INFORMATION GIVEN:
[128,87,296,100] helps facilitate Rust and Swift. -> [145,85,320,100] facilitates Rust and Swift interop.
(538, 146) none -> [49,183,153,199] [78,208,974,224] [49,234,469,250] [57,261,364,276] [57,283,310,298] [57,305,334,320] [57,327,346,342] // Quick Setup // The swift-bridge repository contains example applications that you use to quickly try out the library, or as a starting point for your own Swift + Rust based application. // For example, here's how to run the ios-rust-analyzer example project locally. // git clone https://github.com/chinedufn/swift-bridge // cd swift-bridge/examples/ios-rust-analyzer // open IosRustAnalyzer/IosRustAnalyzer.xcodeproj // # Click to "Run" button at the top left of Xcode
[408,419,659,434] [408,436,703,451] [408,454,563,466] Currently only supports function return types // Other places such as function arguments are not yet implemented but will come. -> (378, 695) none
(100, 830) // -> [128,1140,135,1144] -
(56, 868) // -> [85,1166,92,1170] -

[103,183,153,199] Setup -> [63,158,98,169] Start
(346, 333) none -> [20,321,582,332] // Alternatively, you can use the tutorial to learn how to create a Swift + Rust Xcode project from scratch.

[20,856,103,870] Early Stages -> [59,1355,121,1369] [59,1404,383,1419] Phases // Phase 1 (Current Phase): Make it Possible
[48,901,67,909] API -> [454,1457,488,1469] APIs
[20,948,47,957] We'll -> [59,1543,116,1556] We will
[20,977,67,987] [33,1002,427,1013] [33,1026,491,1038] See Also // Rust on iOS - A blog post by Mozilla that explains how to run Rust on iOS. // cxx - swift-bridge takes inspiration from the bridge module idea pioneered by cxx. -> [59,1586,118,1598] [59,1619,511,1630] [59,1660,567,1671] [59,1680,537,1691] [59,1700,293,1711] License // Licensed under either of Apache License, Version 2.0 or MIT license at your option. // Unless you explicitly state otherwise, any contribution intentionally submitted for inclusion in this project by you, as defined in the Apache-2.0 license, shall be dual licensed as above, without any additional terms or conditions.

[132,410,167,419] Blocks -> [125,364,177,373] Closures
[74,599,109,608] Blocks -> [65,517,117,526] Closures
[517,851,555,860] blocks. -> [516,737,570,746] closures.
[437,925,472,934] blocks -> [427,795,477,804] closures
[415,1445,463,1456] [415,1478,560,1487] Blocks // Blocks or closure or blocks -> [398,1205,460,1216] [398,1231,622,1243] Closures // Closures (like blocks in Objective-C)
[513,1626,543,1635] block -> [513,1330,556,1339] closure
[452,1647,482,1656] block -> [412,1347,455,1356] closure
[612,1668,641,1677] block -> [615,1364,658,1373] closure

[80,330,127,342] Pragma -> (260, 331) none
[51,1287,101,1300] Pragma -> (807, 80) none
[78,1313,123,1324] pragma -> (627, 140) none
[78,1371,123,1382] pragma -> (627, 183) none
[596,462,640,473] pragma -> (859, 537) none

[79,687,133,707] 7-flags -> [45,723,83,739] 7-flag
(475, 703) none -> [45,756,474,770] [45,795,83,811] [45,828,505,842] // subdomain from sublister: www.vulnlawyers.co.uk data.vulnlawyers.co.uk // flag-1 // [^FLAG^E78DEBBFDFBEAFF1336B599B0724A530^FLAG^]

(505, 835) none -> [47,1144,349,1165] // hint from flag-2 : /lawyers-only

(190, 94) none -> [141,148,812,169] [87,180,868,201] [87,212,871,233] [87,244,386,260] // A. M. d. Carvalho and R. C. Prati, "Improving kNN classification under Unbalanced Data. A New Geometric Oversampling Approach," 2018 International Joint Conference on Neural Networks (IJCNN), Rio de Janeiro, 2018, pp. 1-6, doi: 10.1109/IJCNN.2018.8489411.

WHAT YOU SHOULD DO: Return exactly the opening lines of the listing above, ending with the line that has "[20,948,47,957] We'll ->".

ANSWER TO THIS EXERCISE:
[128,87,296,100] helps facilitate Rust and Swift. -> [145,85,320,100] facilitates Rust and Swift interop.
(538, 146) none -> [49,183,153,199] [78,208,974,224] [49,234,469,250] [57,261,364,276] [57,283,310,298] [57,305,334,320] [57,327,346,342] // Quick Setup // The swift-bridge repository contains example applications that you use to quickly try out the library, or as a starting point for your own Swift + Rust based application. // For example, here's how to run the ios-rust-analyzer example project locally. // git clone https://github.com/chinedufn/swift-bridge // cd swift-bridge/examples/ios-rust-analyzer // open IosRustAnalyzer/IosRustAnalyzer.xcodeproj // # Click to "Run" button at the top left of Xcode
[408,419,659,434] [408,436,703,451] [408,454,563,466] Currently only supports function return types // Other places such as function arguments are not yet implemented but will come. -> (378, 695) none
(100, 830) // -> [128,1140,135,1144] -
(56, 868) // -> [85,1166,92,1170] -

[103,183,153,199] Setup -> [63,158,98,169] Start
(346, 333) none -> [20,321,582,332] // Alternatively, you can use the tutorial to learn how to create a Swift + Rust Xcode project from scratch.

[20,856,103,870] Early Stages -> [59,1355,121,1369] [59,1404,383,1419] Phases // Phase 1 (Current Phase): Make it Possible
[48,901,67,909] API -> [454,1457,488,1469] APIs
[20,948,47,957] We'll -> [59,1543,116,1556] We will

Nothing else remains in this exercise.